- The Washington Times - Saturday, June 30, 2001

The news media are going down, down, down and up, too. The likes of CNN, the New York Times, the Associated Press and the Weather Channel have taken to the elevator and a truly captive audience.
In a cheeky bit of inventiveness, the Captivate Network, a "24-hour elevator media network," now offers up headlines, cautionary tales and insider tips from these and other news organizations to those who glide between floors during the workday.
The discreet content arrives on little video screens near the elevator-door controls to 1 million people daily, a number which the company says will quadruple by year's end.
Other than stare at their feet, jingle change or listen to innocuous background music, elevator riders historically have had little to do. Massachusetts-based Captivate Network has changed all that with diabolically sophisticated programming in 1,100 upscale office buildings across the country, including 63 in the Washington area.

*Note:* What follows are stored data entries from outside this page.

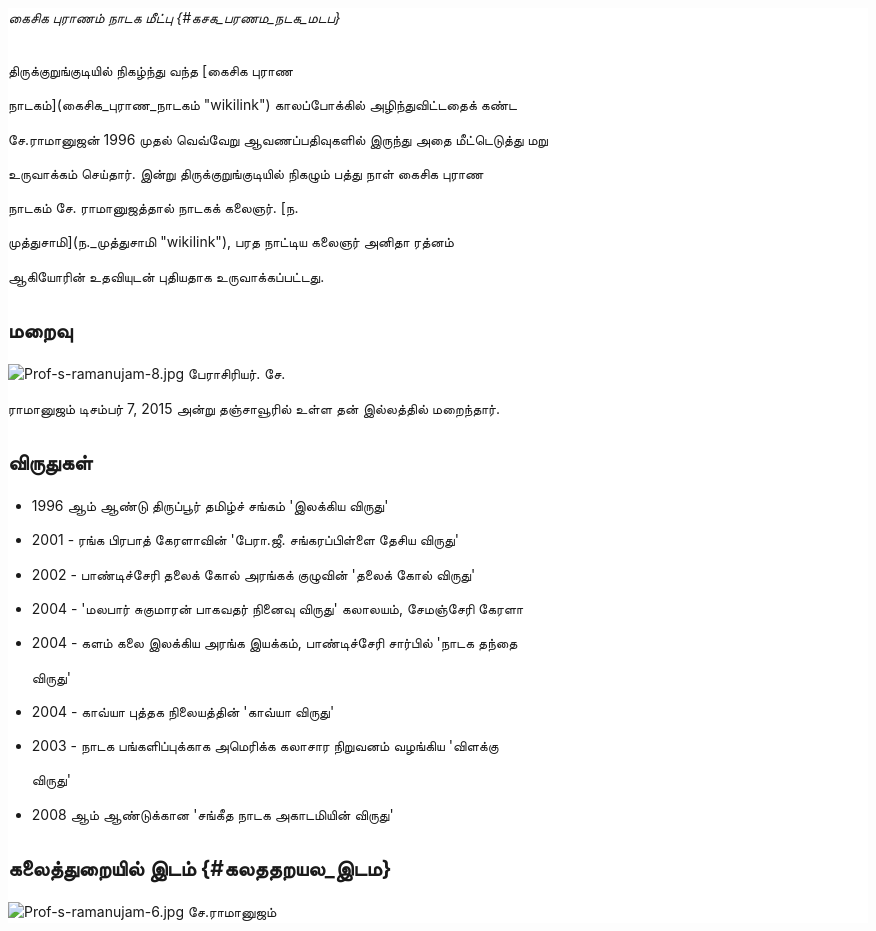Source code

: 

###### கைசிக புராணம் நாடக மீட்பு {#கசக_பரணம_நடக_மடப}



திருக்குறுங்குடியில் நிகழ்ந்து வந்த [கைசிக புராண

நாடகம்](கைசிக_புராண_நாடகம் "wikilink") காலப்போக்கில் அழிந்துவிட்டதைக் கண்ட

சே.ராமானுஜன் 1996 முதல் வெவ்வேறு ஆவணப்பதிவுகளில் இருந்து அதை மீட்டெடுத்து மறு

உருவாக்கம் செய்தார். இன்று திருக்குறுங்குடியில் நிகழும் பத்து நாள் கைசிக புராண

நாடகம் சே. ராமானுஜத்தால் நாடகக் கலைஞர். [ந.

முத்துசாமி](ந._முத்துசாமி "wikilink"), பரத நாட்டிய கலைஞர் அனிதா ரத்னம்

ஆகியோரின் உதவியுடன் புதியதாக உருவாக்கப்பட்டது.



## மறைவு



![](Prof-s-ramanujam-8.jpg "Prof-s-ramanujam-8.jpg") பேராசிரியர். சே.

ராமானுஜம் டிசம்பர் 7, 2015 அன்று தஞ்சாவூரில் உள்ள தன் இல்லத்தில் மறைந்தார்.



## விருதுகள்



-   1996 ஆம் ஆண்டு திருப்பூர் தமிழ்ச் சங்கம் 'இலக்கிய விருது'

-   2001 - ரங்க பிரபாத் கேரளாவின் 'பேரா.ஜீ. சங்கரப்பிள்ளை தேசிய விருது'

-   2002 - பாண்டிச்சேரி தலைக் கோல் அரங்கக் குழுவின் 'தலைக் கோல் விருது'

-   2004 - 'மலபார் சுகுமாரன் பாகவதர் நினைவு விருது' கலாலயம், சேமஞ்சேரி கேரளா

-   2004 - களம் கலை இலக்கிய அரங்க இயக்கம், பாண்டிச்சேரி சார்பில் 'நாடக தந்தை

    விருது'

-   2004 - காவ்யா புத்தக நிலையத்தின் 'காவ்யா விருது'

-   2003 - நாடக பங்களிப்புக்காக அமெரிக்க கலாசார நிறுவனம் வழங்கிய 'விளக்கு

    விருது'

-   2008 ஆம் ஆண்டுக்கான 'சங்கீத நாடக அகாடமியின் விருது'



## கலைத்துறையில் இடம் {#கலததறயல_இடம}



![](Prof-s-ramanujam-6.jpg "Prof-s-ramanujam-6.jpg") சே.ராமானுஜம்
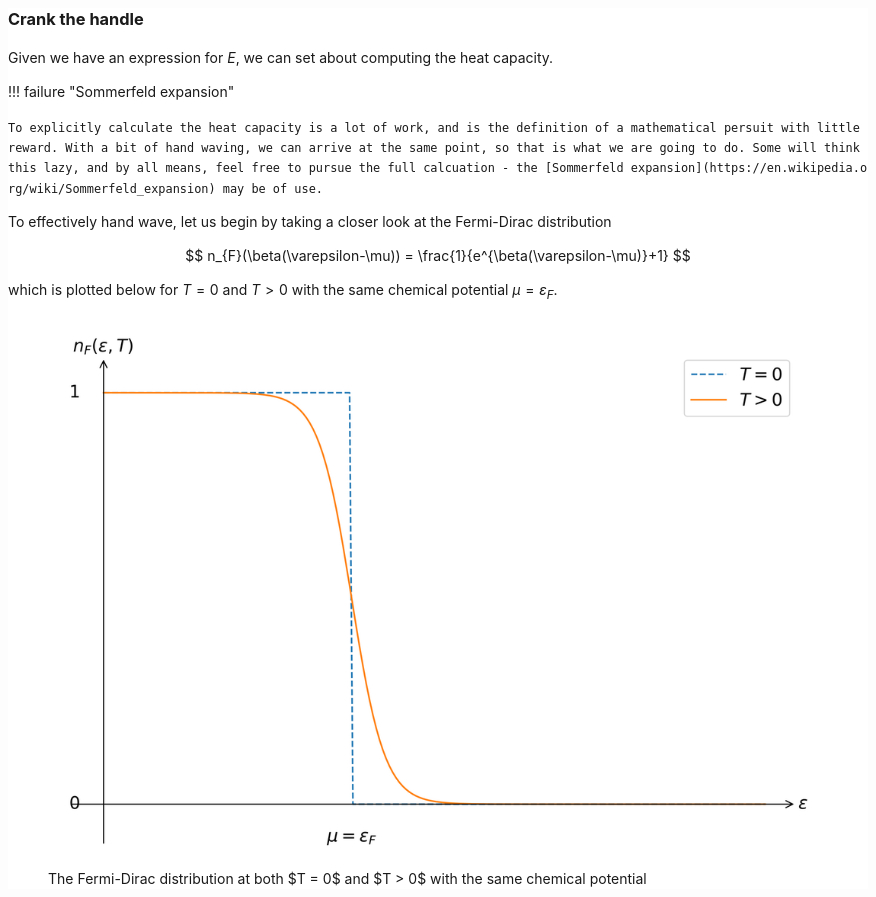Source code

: ### Crank the handle

Given we have an expression for $E$, we can set about computing the heat capacity.

!!! failure "Sommerfeld expansion"

    To explicitly calculate the heat capacity is a lot of work, and is the definition of a mathematical persuit with little reward. With a bit of hand waving, we can arrive at the same point, so that is what we are going to do. Some will think this lazy, and by all means, feel free to pursue the full calcuation - the [Sommerfeld expansion](https://en.wikipedia.org/wiki/Sommerfeld_expansion) may be of use.

To effectively hand wave, let us begin by taking a closer look at the Fermi-Dirac distribution

$$
n_{F}(\beta(\varepsilon-\mu)) = \frac{1}{e^{\beta(\varepsilon-\mu)}+1}
$$

which is plotted below for $T = 0$ and $T > 0$ with the same chemical potential $\mu = \varepsilon_F$.

<figure>
  <img src="../images/04_fermi_dirac.svg">
  <figcaption> The Fermi-Dirac distribution at both $T = 0$ and $T > 0$ with the same chemical potential  </figcaption>
</figure>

The network's researchers studied the elevator habits and behaviors of well-heeled business folks to determine that most rode the elevator six times a day, for a total of 30 minutes a week, or 24 hours a year.
The screens display custom content for this transitory audience.
Rather than glide up and down in awkward silence, elevator riders now can glance at a built-in color screen that features video, animation, graphics, text and photos. In an average two-minute ride, they see news, weather, sports, stock updates, traffic reports and airport information on the top portion of the screen.
"We can deliver news content with the highest journalistic standards," noted Scott Woelfel of CNN Interactive, which supplies material, as do the Chicago Tribune, Knight Ridder, Bridge News, the Traffic Station and others.
Editors at a production facility update the screens every 20 minutes, then send information electronically to an "intelligent" Web server at each building site. It then gets transmitted to the elevators via a wireless network 24 hours a day, seven days a week.
There's the inevitable commercial plug, though.
Captivate Network's researchers also found that select elevator riders were among the most coveted consumers in the world. Ninety-three percent had a college degree, a yearly income of $150,000, nice cars, fancy computers and financial advisers.
Consequently, 10-second ads for Salomon Smith Barney, Lexus and 11 other companies repeat along the bottom third of the screen in 15-minute sequences "similar to television," Captivate Network spokesman Steve Duffet said. "We're a sound-bite nation conditioned to that frequency, and the elevator ride becomes a valuable experience."
Sound-bite nation or not, the screens do not feature any audio, an interesting social experiment in the hushed elevators at the Chrysler and Empire State buildings in New York City, the Sears Tower in Chicago or the Embarcadero Center in San Francisco, among others.
The captive audience is not offended by video intrusions upon their elevator revelries. They like the screens, in fact. Captivate Network, in true media fashion, is happy to reveal its latest numbers.
"We have a 94 percent approval rating," noted Michael DiFranza, company president. "Elevator time is now quality time.".